PAGE 11
Ye Sexes, Give Ear!
by
“Well, I can’t miss all the fun,” said she at last: and so, having laid supper for him, and put the jug where he could find it and draw his cider, she clapped on her hat and strolled out.
He heard her shut-to the front door, and still he went on stitching. When the dusk began to fall he lit a candle, fetched himself a jugful of cider, and went back to his work. For all the notice Sal was ever likely to take of his perversity, he might just as well have stepped out into the streets and enjoyed himself: but he was wrought up into that mood in which a man will hurt himself for the sake of having a grievance. All the while he stitched he kept thinking, “Look at me here, galling my fingers to the bone, and that careless fly-by-night wife o’ mine carousin’ and gallivantin’ down at the ‘Sailor’s Return’! Maybe she’ll be sorry for it when I’m dead and gone; but at present if there’s an injured, misunderstood poor mortal in Saltash Town, I’m that man.” So he went on, until by and by, above the noise of the drum and cymbals outside the penny theatre, and the hurdy-gurdies, and the showmen bawling down by the waterside, he heard voices yelling and a rush of folks running down the street past his door. He knew they had been baiting a bull in a field at the head of the town, and, the thought coming into his head that the animal must have broken loose, he hopped off his bench, ran fore to the front door, and peeked his head out cautious-like.

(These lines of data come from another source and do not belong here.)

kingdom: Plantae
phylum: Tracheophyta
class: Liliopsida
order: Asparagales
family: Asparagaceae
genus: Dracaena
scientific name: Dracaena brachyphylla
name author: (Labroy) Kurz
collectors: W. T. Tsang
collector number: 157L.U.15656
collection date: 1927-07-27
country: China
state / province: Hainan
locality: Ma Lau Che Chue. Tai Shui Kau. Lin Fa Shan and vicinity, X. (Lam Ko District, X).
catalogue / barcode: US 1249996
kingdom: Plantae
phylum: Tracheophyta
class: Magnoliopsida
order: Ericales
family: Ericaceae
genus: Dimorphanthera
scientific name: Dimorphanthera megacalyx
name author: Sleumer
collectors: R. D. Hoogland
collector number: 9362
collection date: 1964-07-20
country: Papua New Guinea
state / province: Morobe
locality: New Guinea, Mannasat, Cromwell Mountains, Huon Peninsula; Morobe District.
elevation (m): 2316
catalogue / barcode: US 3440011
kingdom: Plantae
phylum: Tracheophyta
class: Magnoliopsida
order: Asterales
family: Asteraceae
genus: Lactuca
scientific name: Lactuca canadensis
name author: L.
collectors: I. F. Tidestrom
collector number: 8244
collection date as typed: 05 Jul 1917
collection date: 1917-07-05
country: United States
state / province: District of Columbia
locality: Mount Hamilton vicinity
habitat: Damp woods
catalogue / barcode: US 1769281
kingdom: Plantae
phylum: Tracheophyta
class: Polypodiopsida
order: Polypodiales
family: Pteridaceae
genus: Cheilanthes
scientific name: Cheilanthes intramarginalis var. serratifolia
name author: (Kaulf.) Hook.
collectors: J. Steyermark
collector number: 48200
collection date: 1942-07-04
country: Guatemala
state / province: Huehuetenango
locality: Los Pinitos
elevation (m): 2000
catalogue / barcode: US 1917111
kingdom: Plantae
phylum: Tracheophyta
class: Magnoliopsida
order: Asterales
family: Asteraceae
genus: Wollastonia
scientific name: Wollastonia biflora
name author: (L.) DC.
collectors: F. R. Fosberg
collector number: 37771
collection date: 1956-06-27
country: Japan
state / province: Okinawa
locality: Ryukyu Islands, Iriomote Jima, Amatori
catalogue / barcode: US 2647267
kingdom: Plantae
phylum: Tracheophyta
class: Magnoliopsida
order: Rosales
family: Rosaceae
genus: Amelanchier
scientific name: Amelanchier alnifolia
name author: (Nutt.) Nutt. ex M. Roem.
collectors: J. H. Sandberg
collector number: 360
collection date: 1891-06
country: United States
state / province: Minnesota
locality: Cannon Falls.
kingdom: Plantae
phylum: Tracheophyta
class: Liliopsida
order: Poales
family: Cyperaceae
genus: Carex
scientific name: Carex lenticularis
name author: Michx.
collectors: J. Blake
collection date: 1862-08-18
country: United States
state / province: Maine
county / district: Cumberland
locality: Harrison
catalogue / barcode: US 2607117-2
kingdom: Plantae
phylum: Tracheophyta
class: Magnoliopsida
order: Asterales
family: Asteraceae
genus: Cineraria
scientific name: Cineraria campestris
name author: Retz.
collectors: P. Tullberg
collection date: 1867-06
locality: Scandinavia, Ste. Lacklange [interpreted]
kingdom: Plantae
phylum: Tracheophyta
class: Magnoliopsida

What does he see coming down the street in the dusk but half a dozen sailor-men with an officer in charge! Of course he knew the meaning of it at once. ‘Twas a press-gang off one of the ships in Hamoaze or the Sound, that was choosing Regatta Night to raid the streets and had landed at the back of the town and climbed over the hill to take the crowds by surprise. They’d made but a poor fist of this, by reason of the officer letting his gang get out of hand at the start; and by their gait ’twas pretty plain they had collared a plenty of liquor up the street. But while Hancock peeped out, taking stock of them, a nasty monkey-notion crept into his head, and took hold of all his spiteful little nature; and says he, pushing the door a bit wider as the small officer–he was little taller than a midshipman–came swearing by:
“Beg your pardon, Sir!”
“You’d best take in your head and close the door upon it,” snaps the little officer. “These fools o’ mine have got their shirts out, and are liable to make mistakes to-night.”
“What, me?–a poor tailor with a hackin’ cough!” But to himself: “So much the better,” he says, and up he speaks again. “Beggin’ your pardon humbly, Commander; but I might put you in the way of the prettiest haul. There’s a gang of chaps enjoyin’ theirselves down at the ‘Sailor’s Return,’ off the Quay, and not a ‘protection’ among them. Fine lusty fellows, too! They might give your men a bit of trouble to start with–“
“Why are you telling me this?” the officer interrupts, suspicious-like.
“That’s my affair,” says Hancock boldly, seeing that he nibbled. “Put it down to love o’ my country, if you like; and take my advice or leave it, just as you please. I’m not asking for money, so you won’t be any the poorer.”
“Off the Quay, did you say? Has the house a Quay-door?”
“It has: but you needn’t to trouble about that. They can’t escape that way, I promise you, having no boat alongside.”
The little officer turned and whispered for a while with two of the soberest of his gang: and presently these whispered to two more, and the four of them marched away up the hill.